Pengaruh budaya instan dan praktis juga...
Di agama sebelah kan praktis, mau damai? Akui tuhanmu. Mau bahagia? Pujilah tuhanmu. Mau sejahtera selama-selamanya? Cintailah tuhanmu
Di agama kita, mau damai? Sejuta teori keluar, seabrek sutta dipaparkan. Mau bahagia? Sejuta teori filosofis keluar. Bahagia adalah tidak mengejar bahagia, bla bla bla. Mau sejahtera selama-lamanya? Hapuskanlah 'aku'.
Yang gw bingung, semua ke-ribed-an ini memang muncul dari Buddhanya langsung (karena ajaran Dhamma yang konon katanya begitu luhurnya) atau karena ulah manusia yang sok ribed? Nanya sedikit aja dijawabnya langsung berfilosofi-filosofi ria.
Seseorang yang sedang sedih, ketika berhadapan dengan seorang kristiani, maka ia akan mengatakan, "bersukacitalah, tuhan sebenarnya terus bersamamu. Cintailah dia maka engkau akan bahagia." Simple.
Tapi kalau berhadapan dengan yang buddhis, maka jawabannya, "Inilah dukkha, dukkha, dukkha. Maka itu hapuskanlah egomu, lepaskanlah keinginanmu, bla bla bla." Malah bikin makin nelangsa.

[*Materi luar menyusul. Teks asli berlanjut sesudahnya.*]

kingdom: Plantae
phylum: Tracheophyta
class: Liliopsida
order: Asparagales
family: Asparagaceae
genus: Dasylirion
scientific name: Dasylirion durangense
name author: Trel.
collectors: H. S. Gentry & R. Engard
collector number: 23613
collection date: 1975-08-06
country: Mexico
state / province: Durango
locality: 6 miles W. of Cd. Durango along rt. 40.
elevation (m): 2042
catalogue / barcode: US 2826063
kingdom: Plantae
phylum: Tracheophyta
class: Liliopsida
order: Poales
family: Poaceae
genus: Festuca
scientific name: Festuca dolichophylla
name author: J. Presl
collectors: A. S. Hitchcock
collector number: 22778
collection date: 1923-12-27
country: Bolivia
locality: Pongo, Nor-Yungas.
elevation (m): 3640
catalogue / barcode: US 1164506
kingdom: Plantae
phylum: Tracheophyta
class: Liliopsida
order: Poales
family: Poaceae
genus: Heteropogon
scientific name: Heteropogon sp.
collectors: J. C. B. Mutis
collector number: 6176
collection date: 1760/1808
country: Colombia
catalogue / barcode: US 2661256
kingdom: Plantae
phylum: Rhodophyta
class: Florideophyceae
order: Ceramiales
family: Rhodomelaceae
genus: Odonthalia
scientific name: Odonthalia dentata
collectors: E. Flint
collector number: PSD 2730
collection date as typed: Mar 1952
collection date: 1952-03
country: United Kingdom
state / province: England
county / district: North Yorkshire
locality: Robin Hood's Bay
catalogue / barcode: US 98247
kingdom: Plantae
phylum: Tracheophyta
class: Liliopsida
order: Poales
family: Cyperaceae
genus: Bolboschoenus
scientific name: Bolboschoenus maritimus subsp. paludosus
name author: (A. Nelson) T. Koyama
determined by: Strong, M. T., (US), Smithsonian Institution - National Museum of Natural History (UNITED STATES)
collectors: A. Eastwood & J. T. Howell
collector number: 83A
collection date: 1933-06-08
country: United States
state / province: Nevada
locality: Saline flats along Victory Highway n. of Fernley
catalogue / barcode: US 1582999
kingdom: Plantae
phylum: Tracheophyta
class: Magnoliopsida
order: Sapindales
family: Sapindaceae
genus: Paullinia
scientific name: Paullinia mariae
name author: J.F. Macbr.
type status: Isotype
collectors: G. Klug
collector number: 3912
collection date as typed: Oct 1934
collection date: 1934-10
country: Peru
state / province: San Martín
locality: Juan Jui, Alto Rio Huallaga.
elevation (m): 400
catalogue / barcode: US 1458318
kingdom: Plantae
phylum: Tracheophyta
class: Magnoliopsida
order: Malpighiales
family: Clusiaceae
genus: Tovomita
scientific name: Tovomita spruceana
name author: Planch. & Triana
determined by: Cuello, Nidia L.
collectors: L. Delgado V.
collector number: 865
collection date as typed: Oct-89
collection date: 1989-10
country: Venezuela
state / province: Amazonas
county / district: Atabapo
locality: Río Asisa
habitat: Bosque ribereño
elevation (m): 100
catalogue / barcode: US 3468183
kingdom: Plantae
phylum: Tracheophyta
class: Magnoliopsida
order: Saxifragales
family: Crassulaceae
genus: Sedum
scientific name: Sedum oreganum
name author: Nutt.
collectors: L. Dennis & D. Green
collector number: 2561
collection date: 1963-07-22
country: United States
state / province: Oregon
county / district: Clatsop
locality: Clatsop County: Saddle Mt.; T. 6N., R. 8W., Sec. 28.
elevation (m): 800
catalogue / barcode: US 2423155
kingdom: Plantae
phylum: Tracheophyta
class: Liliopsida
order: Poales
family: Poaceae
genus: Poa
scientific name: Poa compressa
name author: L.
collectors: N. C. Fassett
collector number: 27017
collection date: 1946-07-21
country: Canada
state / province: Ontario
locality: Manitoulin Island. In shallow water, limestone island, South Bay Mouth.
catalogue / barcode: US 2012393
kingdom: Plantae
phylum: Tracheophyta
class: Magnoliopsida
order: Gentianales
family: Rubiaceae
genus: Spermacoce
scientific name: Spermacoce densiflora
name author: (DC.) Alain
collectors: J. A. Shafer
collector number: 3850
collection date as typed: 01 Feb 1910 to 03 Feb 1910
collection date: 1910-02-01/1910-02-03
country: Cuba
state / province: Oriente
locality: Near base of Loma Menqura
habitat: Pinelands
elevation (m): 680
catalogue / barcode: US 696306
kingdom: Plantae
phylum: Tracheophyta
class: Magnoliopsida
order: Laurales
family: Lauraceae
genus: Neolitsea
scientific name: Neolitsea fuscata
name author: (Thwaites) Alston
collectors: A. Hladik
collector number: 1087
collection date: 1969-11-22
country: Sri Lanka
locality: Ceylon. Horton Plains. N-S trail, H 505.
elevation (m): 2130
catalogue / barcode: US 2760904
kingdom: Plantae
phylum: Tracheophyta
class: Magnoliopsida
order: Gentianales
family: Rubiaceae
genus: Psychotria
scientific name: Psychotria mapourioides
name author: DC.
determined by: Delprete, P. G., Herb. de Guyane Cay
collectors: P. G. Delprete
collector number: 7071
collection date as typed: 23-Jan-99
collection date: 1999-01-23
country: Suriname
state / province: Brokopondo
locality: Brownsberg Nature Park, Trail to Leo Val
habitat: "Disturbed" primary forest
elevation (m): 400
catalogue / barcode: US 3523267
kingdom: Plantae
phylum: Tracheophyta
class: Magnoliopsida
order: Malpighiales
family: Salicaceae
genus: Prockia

Kalo di Buddhisme, kebahagiaannya ditemukan dalam diri sendiri, tapi berbeda dengan tetangga, kalo kebahagiaannya umat tetangga justru condong didapatkan dari luar dirinya. Bahkan ada tetangga bahagia apabila melihat umat bada agamanya menderita. Syukurlah pemikiran umat Buddha tidak demikian.
Saya melihat banyaknya tetangga kita dengan bersemangat mengunjungi si A untuk mengajak mereka bergabung pada kepercayaannya, dengan menawarkan bantuan tertentu. Bagi si A yang lagi down, bantuan yang mendadak datang tentu saja membuat si A simpati terhadap "kawan barunya." Disaat kawan barunya meminta untuk kesaksian di depan umum, "apakah anda merasa hidupnya ada perubahan setelah bergabung dengan keyakinan ini ?" Tentu saja si A tidak akan mengeluh didepan umum dan akan memberikan kalimat yang baik2 saja. Disini kawan2 yang mendengarnya akan merasa senang karena orang ini berbahagia atas pilihan agamanya. dan setelah mendengar kesaksian ini, mereka akan menyambung lidah, si A telah bergabung dan kini telah bahagia hidupnya. sehingga kesannya terdapat banyak keunggulan di agama ini. Apakah si A benar2 bahagia? Itu tidak masalah!!!
Bagi Mr. Wei mengangap kalo nasihat dalam Buddhisme selalu memberikan filosofi dan nasihat kaku "ini lah dukkha, dukkha, dan dukkha" itu karena yang menasihati Mr. Wei itu orangnya kutu buku dan kurang pengalaman dalam memberikan nasihat. Tetapi, Hal ini sangat berbeda dengan mereka yang memahami dan mengerti masalah hidup dan kehidupan.
Ada sebuah cerita :
Seorang pedagang kekayaannya ditipu habis oleh orang kepercayaannya, semua miliknya habis ditipu orang tersebut. yang dia miliki hanya tinggal pakaian yang menempel di tubuhnya.
Dia pergi ke Bhikkhu meditasi dan menangisi nasibnya,
"habis sudah bhante, segala-galanya sudah habis, tidak ada sisa apapun bagi saya............"
Bhikkhu ini dengan tenang balik menanya:
"Saudara masih hidup?" "Ya bhante"
"saudara masih sehat?" "masih sehat bhante"
"NAH, IITULAH SEGALA-GALANYA"
Nasihat ini membuka pikiran dan harapan bagi si pedagang dan menghapus "dukkha" yang di hati serta memberikan semangat hidupnya kembali, tidak perlu filosofi dan sutta yang panjang lebar koq.